Synopsis
I’m Dyslexic – It’s a great way to be 

Being dyslexic caused me plenty of grief while at school. And as a young adult who could not read, I missed out on a lot. I recall a friend encouraging me to read a book he thought I would enjoy. He said; “You should read this. You are the type of person who would really appreciate it.” That was a nice compliment but I did not read the book – I could not read!

We have been evolved to decipher words carried on sound waves, entering our brains via our ears. Encoding words in print and taking them in through our eyes is not natural and we should not be surprised if many people cannot do it. 

Then there is the way the English language is written. Godfrey Dewey noted that 41 English phonemes are spelt 561 different ways.

After returning to high school in my mid 20’s and studying three years at Monash University, I still did not overcome my dyslexia. Then, in my early 40’s, two events changed my life. First was when they gave my condition a name. It was now called dyslexia and a lot of famous people had it. I was not suddenly treated differently because I had the same learning disability as Winston Churchill. But knowing there were others like me, and we were not the B Team, made me feel better about myself. Next was text-to-speech. As soon as the technology was available, and I could afford a computer with text-to-speech, I dedicated every spare minute to reading. 
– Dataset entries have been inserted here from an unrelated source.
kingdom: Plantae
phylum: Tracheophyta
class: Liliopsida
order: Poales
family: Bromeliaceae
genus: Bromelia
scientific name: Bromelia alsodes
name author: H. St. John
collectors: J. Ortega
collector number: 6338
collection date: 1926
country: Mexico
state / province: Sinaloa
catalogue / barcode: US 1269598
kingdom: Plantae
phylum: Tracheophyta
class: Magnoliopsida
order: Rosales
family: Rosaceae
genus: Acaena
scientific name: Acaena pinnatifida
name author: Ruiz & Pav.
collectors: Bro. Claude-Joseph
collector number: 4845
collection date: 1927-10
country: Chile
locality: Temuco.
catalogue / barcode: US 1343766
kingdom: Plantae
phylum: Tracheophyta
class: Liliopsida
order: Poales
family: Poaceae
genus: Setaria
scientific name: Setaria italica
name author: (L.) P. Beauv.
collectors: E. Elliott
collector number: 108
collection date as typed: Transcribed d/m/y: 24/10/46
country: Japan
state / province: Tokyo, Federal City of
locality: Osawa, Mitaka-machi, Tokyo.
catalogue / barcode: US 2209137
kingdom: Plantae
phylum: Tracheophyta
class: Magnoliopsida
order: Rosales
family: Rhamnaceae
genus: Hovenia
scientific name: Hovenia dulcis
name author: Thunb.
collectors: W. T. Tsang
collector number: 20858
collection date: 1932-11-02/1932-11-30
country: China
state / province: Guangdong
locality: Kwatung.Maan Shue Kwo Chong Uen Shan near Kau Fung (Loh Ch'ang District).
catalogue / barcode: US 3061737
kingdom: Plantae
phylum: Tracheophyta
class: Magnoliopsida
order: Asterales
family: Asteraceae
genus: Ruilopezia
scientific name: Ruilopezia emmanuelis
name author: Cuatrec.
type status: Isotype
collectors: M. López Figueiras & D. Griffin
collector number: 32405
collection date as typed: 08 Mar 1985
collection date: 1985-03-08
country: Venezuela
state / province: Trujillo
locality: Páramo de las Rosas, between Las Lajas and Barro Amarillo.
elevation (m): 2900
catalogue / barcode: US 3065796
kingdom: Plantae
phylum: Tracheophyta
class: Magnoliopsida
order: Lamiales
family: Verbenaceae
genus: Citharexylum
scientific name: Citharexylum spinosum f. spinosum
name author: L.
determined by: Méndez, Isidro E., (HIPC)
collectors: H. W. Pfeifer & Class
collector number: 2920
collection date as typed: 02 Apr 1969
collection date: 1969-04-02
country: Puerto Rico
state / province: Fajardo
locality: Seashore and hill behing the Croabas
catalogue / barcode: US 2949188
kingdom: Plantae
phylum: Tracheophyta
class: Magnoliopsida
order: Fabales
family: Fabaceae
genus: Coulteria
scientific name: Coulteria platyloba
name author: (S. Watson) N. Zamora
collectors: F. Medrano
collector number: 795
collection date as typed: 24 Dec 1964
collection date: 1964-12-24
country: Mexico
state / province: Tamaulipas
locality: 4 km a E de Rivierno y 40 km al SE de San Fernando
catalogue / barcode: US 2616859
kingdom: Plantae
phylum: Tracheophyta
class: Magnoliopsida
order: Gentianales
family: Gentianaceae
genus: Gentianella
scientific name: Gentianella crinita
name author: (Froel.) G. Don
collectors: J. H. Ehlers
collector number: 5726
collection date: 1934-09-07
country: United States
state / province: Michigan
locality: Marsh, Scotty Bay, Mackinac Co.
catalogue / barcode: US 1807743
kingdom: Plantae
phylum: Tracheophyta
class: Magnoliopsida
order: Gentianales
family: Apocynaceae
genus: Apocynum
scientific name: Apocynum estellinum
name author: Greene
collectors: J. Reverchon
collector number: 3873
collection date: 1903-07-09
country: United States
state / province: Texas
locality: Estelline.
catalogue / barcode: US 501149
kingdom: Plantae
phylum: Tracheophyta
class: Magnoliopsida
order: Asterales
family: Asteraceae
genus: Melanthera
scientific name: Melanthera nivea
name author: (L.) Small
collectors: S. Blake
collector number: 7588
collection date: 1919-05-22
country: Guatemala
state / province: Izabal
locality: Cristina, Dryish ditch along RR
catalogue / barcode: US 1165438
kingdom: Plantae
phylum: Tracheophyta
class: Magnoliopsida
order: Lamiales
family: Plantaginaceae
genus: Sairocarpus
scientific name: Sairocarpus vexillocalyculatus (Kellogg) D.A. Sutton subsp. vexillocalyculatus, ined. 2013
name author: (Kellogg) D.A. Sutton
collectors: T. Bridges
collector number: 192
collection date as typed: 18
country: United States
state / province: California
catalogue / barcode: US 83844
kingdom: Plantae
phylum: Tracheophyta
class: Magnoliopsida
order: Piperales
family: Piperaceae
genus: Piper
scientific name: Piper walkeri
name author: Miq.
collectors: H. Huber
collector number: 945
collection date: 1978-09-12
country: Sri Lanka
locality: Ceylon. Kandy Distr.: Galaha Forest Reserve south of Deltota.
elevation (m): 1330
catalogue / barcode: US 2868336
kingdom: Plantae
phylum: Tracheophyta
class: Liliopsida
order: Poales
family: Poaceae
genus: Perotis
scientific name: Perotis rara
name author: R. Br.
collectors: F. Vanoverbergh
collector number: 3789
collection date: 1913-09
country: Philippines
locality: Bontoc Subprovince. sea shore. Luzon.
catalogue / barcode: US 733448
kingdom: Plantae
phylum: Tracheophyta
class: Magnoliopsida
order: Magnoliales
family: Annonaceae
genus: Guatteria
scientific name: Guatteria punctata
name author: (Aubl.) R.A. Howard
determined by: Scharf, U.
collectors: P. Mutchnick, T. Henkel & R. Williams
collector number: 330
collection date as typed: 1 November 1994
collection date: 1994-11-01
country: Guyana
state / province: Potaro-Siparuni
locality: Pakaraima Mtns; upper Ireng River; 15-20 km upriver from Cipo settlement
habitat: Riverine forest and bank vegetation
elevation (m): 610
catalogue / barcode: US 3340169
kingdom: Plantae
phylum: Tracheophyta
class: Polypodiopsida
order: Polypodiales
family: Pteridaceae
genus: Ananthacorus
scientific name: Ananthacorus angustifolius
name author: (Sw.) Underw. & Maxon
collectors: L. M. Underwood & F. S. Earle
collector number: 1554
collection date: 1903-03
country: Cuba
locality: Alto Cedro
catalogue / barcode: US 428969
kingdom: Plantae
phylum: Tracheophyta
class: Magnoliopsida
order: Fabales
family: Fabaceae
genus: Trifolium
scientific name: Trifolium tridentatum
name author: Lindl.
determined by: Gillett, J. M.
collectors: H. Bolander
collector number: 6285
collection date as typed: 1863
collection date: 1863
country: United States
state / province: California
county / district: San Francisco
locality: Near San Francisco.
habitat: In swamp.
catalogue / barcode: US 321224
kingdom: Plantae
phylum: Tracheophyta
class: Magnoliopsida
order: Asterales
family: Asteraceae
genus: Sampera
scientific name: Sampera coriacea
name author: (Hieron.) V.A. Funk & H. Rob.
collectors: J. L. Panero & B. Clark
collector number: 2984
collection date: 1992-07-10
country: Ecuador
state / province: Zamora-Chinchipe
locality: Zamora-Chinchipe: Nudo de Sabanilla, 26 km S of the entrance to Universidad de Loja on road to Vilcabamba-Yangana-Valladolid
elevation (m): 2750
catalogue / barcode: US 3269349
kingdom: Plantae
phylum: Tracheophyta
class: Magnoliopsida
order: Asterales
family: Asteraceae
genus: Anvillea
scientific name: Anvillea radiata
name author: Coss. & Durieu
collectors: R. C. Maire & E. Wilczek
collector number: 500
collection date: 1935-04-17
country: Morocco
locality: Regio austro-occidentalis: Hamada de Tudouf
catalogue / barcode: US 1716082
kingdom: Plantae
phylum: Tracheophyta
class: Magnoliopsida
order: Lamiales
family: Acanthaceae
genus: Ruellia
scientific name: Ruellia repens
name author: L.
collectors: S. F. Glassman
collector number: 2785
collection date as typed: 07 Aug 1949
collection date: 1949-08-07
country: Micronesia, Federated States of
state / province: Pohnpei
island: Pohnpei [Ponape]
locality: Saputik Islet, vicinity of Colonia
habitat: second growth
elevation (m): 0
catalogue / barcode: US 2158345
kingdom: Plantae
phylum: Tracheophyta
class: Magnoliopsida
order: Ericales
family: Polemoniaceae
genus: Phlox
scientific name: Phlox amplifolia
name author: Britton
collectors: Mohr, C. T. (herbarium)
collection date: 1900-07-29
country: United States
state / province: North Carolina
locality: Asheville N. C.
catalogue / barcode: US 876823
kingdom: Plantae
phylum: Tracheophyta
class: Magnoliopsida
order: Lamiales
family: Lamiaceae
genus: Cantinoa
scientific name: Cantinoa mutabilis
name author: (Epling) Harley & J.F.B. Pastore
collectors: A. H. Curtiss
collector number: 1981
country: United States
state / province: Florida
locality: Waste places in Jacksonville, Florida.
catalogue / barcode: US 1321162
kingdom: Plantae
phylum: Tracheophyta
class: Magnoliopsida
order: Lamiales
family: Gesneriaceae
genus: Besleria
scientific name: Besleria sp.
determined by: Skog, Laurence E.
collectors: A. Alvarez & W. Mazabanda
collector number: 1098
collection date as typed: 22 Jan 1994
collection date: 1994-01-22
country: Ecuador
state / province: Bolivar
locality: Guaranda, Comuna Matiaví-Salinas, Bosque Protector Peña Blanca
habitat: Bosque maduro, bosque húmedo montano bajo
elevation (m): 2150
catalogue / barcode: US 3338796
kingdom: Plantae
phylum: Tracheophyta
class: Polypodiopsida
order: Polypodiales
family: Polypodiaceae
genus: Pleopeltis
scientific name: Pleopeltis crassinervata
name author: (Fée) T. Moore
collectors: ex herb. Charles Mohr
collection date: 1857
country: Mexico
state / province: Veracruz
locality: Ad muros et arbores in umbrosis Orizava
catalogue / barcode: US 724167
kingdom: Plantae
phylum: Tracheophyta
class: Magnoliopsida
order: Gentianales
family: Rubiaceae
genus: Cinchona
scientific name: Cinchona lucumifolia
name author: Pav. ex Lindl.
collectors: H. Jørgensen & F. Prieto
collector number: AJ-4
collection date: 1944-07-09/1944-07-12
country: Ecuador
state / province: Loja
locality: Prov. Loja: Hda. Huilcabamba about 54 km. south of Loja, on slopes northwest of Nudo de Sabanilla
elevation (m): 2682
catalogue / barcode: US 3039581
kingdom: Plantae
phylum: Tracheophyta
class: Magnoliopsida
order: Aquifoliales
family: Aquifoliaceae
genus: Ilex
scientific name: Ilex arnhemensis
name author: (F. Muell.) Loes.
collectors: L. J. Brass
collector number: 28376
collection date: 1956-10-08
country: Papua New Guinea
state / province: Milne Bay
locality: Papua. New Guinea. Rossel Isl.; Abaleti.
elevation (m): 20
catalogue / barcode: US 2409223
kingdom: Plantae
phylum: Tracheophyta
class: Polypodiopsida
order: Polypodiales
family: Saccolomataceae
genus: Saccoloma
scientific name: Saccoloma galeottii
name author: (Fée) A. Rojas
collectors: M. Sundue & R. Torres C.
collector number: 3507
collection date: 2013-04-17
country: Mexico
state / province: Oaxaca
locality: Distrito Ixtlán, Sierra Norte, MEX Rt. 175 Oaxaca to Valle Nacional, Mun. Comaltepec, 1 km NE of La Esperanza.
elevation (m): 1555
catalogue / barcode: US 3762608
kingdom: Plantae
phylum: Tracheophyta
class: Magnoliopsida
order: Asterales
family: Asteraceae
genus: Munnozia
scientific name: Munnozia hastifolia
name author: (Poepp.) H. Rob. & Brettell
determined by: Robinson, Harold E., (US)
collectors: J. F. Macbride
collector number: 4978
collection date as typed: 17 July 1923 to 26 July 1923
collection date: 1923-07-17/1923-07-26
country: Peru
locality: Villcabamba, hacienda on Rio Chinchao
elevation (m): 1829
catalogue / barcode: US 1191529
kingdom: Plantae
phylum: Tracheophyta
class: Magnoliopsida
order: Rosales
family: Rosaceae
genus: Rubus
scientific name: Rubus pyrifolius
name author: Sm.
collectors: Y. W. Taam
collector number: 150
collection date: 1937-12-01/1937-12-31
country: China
 The reason I am telling my story is because I believe our educators do not appreciate the issues surrounding dyslexia and do not fully exploit the available technology. Teachers claim they can teach dyslexic children to read and are reluctant to introduce what they claim is a ‘prosthesis’.

No doubt there are people with mild dyslexia who can be taught to read and spell. Unfortunately there are others, myself included, who will never have adequate literacy skills.

I still get told; “If I really tried to learn to read I could do it!” That makes me mad.

I have completed graduate and post graduate university courses; have four books with a total of 300,000 words in print yet still have substandard reading and spelling. Thankfully though, text-to-speech technology came along in time for me.  It has made it possible to research and write my books and to cope with life in a world dominated by the printed word.